Find out professors are helping students with a radical newspaper? Tell a friendly administration official and watch even tenured professors leave their jobs.
These activities were commonplace. In Betty Medsger's book on the FBI's war on the left, "The Burglary", she describes how, until COINTELPRO came to light in the 1970s, every business and university approached by Hoover's G-Men collaborated with their demands and kept quiet about their cooperation. If FBI agents wanted records about students, the vast majority of university administrators were happy to comply. The one exception she names was Stanford University, which reportedly told FBI agents they could not have access to student records without a warrant.
It's absolutely critical that university administrations not only rhetorically endorse student and faculty rights to engage in democratic protest and dissent, but also that they refuse to participate in government-led witch-hunts to undermine academic freedom.
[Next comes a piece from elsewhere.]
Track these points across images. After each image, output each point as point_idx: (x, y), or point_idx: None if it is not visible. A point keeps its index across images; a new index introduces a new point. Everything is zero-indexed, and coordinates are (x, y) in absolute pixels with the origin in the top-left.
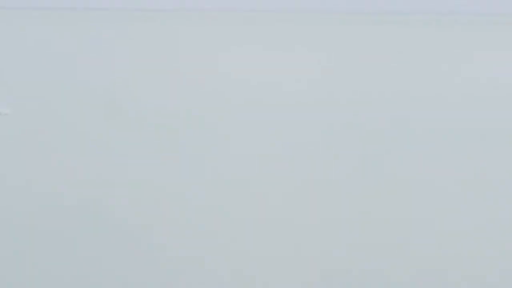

Can UC students and faculty trust that Janet Napolitano, a person who oversaw a notoriously secretive and paranoid intelligence agency, will defend them when the FBI or DHS come calling for their records?
Professor Mark LeVine:
As one of the world's premier public university systems, UC's highest priority must be the production of knowledge and the protection of the free exchange of ideas without which no university can fulfill its public mandate to educate future generations and help sustain a healthy and robust economy. Since the Regents and Secretary Napolitano were unwilling or unable to offer a vigorous defence of her experience, qualifications, and views before the Regents' vote, and allow the university community a meaningful role in determining the wisdom and viability of her nomination, UC faculty should consider ourselves served notice that the UC to which so many of us have devoted our professional lives has finally been put out to pasture, and that a very different institution, administered by people with increasingly little experience, understanding or even concern for the core purposes and ethics of higher education, is emerging in its place. The question is, What are we going to do about it?
Whatever they do about it, they should be aware that powerful forces might take issue with their organizing. And if history is any lesson, they shouldn't necessarily trust the people in power to have their backs when it matters the most.